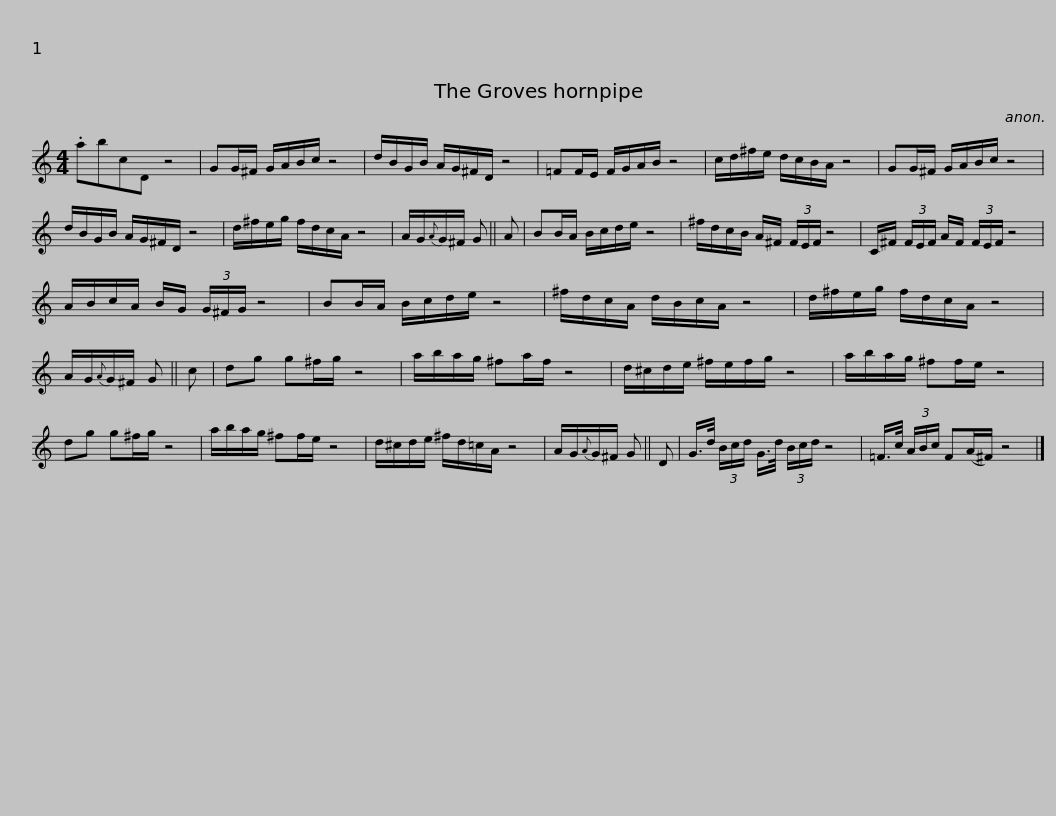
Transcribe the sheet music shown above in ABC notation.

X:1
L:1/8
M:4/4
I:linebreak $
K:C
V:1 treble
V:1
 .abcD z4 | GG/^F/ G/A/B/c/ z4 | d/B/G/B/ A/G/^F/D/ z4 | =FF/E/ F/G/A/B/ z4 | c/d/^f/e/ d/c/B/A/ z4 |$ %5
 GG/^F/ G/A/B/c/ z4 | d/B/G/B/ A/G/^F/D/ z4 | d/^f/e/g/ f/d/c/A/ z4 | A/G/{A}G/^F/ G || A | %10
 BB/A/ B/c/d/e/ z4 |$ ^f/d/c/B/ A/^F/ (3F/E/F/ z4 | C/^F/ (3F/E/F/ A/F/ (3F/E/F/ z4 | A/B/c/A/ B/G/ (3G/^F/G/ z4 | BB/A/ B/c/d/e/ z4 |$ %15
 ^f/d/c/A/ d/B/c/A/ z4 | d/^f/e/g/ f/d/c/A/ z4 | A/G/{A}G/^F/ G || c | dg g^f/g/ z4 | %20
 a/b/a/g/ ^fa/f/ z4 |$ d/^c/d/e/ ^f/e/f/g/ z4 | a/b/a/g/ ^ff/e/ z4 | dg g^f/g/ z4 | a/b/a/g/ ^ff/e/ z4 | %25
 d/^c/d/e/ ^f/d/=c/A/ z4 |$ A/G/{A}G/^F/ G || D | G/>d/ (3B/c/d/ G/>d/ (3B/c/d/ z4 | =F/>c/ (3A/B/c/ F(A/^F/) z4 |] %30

---

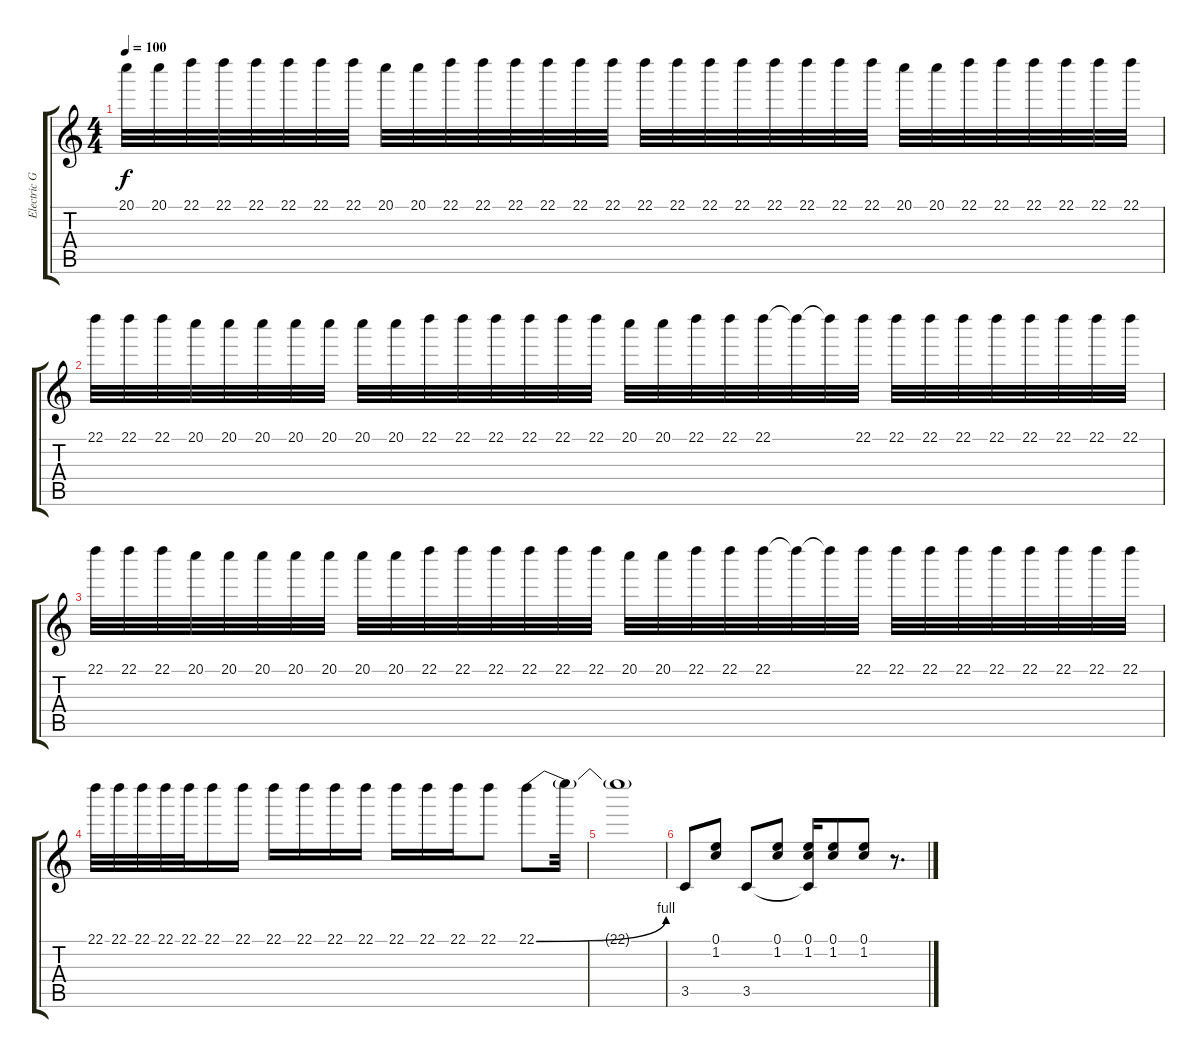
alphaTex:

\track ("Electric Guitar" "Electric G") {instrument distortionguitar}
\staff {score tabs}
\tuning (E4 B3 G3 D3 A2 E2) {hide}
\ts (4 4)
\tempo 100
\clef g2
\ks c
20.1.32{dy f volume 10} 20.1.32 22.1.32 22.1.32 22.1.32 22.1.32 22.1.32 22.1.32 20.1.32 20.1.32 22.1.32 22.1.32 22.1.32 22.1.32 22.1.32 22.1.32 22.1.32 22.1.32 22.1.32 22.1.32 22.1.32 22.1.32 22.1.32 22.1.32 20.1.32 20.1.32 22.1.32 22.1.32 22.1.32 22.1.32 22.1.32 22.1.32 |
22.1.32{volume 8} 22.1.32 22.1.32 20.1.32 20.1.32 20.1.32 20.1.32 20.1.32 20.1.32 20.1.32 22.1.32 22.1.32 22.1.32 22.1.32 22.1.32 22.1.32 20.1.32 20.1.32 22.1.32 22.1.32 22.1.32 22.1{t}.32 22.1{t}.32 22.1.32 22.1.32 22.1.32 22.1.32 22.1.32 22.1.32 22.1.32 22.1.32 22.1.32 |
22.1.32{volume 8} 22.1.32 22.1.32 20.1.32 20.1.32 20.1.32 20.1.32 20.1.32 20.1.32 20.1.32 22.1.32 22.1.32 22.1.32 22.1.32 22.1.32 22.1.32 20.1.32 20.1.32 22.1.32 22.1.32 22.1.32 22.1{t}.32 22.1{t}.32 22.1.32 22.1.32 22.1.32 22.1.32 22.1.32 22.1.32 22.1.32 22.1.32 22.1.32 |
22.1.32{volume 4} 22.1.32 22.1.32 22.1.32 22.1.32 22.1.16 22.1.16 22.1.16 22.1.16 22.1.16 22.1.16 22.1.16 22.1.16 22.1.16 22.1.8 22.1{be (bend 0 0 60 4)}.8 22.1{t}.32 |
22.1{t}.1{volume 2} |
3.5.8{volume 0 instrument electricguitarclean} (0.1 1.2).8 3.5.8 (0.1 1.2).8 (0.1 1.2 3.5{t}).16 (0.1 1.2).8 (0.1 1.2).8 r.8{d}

...

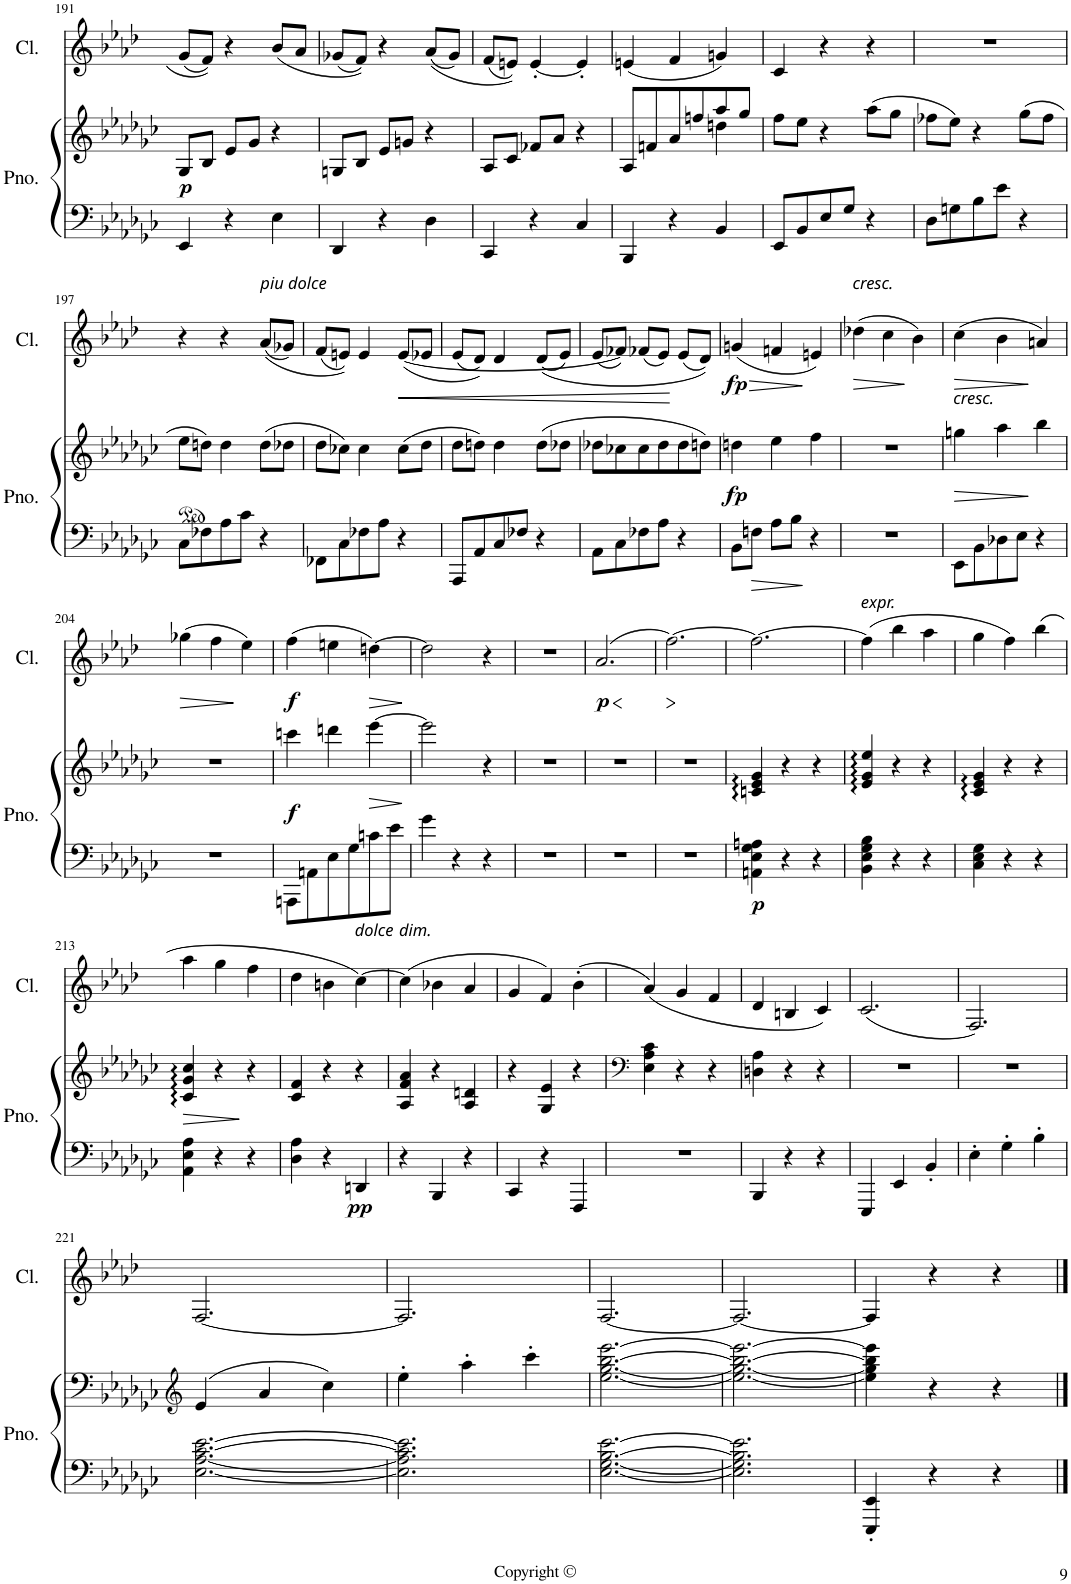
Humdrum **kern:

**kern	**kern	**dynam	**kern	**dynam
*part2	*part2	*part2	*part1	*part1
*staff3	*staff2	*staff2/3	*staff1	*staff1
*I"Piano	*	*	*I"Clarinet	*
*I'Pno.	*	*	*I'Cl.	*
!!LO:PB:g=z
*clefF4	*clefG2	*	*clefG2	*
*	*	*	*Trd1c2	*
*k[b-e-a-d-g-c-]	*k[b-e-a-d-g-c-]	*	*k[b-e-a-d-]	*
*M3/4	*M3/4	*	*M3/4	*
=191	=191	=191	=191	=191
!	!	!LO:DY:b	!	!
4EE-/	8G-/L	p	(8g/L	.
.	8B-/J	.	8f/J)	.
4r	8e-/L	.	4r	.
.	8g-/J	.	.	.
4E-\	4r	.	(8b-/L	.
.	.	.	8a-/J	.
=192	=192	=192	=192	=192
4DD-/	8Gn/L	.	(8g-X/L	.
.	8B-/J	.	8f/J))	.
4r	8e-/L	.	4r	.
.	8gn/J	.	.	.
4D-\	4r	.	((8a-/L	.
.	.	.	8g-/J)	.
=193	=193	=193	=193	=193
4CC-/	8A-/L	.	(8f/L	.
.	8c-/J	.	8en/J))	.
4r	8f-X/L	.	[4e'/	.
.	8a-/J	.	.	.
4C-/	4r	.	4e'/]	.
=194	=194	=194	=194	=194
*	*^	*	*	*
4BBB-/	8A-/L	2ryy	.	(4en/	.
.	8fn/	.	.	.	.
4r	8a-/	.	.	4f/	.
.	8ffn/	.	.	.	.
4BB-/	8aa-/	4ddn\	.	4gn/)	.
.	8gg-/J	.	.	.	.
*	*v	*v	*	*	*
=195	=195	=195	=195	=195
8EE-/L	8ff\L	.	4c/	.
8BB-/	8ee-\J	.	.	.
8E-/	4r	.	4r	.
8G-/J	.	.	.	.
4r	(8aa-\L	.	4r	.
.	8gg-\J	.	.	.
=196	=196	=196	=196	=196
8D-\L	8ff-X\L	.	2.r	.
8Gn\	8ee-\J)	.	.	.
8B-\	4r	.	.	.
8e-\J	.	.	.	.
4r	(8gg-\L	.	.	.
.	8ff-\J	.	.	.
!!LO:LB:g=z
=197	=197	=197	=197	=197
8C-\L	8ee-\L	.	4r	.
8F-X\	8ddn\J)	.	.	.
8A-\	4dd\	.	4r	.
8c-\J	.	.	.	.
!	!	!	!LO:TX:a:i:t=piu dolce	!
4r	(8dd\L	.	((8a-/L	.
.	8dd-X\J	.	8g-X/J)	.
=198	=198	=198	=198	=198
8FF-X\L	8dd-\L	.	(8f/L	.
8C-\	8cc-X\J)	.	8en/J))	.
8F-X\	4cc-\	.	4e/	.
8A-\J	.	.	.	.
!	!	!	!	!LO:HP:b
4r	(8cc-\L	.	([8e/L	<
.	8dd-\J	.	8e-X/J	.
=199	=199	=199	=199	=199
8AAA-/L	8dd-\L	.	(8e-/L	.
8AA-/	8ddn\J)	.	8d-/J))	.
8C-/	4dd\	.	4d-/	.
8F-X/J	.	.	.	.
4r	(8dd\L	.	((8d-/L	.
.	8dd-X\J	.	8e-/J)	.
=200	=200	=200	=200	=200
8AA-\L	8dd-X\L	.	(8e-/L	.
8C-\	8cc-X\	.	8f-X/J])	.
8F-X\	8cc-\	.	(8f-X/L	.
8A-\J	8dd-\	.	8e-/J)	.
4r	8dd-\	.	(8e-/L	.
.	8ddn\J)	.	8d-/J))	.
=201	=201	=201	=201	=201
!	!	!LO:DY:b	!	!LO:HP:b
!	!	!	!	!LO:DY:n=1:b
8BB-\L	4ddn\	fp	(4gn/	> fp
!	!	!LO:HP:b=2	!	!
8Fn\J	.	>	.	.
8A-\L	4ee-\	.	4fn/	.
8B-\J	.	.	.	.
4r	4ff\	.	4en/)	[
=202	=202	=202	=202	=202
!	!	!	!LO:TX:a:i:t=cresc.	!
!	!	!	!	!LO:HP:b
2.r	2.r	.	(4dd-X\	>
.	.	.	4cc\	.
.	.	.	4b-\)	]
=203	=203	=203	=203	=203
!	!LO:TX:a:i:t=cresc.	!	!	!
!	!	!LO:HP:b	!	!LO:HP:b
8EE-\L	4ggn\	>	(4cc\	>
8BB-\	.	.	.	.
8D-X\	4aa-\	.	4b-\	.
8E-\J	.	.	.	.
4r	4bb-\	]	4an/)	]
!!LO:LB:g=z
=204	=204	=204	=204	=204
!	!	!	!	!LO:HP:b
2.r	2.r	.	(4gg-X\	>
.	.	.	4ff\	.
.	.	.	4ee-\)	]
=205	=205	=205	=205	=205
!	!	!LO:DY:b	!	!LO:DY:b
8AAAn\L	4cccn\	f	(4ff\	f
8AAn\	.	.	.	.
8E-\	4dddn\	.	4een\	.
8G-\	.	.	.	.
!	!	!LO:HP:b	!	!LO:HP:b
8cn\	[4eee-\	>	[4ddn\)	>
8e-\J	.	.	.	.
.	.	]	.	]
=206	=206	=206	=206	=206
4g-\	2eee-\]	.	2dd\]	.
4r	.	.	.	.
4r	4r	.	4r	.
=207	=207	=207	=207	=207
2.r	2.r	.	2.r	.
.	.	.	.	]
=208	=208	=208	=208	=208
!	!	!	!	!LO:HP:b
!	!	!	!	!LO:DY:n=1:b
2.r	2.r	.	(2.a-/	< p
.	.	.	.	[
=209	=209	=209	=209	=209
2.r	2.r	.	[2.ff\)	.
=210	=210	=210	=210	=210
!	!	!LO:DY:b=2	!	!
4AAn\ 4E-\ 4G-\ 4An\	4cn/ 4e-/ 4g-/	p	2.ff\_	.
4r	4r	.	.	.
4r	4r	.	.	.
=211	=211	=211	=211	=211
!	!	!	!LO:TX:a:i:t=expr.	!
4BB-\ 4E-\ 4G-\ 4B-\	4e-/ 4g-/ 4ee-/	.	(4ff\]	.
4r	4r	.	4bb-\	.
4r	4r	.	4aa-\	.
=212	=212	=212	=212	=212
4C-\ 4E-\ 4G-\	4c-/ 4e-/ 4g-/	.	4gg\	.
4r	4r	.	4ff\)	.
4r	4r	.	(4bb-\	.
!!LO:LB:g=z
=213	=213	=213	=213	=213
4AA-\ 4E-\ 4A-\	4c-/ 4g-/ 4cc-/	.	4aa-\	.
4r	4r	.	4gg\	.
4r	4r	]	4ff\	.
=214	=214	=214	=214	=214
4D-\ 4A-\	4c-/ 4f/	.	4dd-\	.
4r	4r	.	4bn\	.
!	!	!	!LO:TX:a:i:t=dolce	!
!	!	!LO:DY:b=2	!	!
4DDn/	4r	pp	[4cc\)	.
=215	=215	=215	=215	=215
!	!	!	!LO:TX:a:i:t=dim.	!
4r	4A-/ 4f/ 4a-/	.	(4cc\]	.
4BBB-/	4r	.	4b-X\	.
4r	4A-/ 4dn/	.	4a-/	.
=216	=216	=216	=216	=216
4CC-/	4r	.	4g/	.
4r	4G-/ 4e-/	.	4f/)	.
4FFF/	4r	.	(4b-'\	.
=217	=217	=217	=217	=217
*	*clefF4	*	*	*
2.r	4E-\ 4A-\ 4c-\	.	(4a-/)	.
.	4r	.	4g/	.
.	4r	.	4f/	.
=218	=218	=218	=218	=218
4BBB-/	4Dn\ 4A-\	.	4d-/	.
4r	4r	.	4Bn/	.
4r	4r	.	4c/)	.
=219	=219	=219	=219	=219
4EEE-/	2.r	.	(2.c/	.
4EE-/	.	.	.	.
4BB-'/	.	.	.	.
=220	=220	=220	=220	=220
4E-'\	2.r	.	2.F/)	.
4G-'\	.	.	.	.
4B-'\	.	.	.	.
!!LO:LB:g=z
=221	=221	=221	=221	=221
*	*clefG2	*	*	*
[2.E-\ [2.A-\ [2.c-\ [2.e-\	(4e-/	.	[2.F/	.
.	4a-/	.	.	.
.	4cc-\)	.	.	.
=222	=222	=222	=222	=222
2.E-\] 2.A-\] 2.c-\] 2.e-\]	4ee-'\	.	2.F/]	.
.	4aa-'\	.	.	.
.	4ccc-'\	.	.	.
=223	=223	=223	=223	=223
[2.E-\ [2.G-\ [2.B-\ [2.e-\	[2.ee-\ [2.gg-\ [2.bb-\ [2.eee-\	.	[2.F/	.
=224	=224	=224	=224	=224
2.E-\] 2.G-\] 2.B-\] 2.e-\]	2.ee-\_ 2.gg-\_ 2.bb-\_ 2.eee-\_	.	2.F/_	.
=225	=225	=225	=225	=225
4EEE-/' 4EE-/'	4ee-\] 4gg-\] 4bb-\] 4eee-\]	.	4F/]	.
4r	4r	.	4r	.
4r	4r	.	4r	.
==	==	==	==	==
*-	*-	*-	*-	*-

What is needed: Count the lines in the rows above that contain the string "kern". Reply with the number alone.

Task solution: 2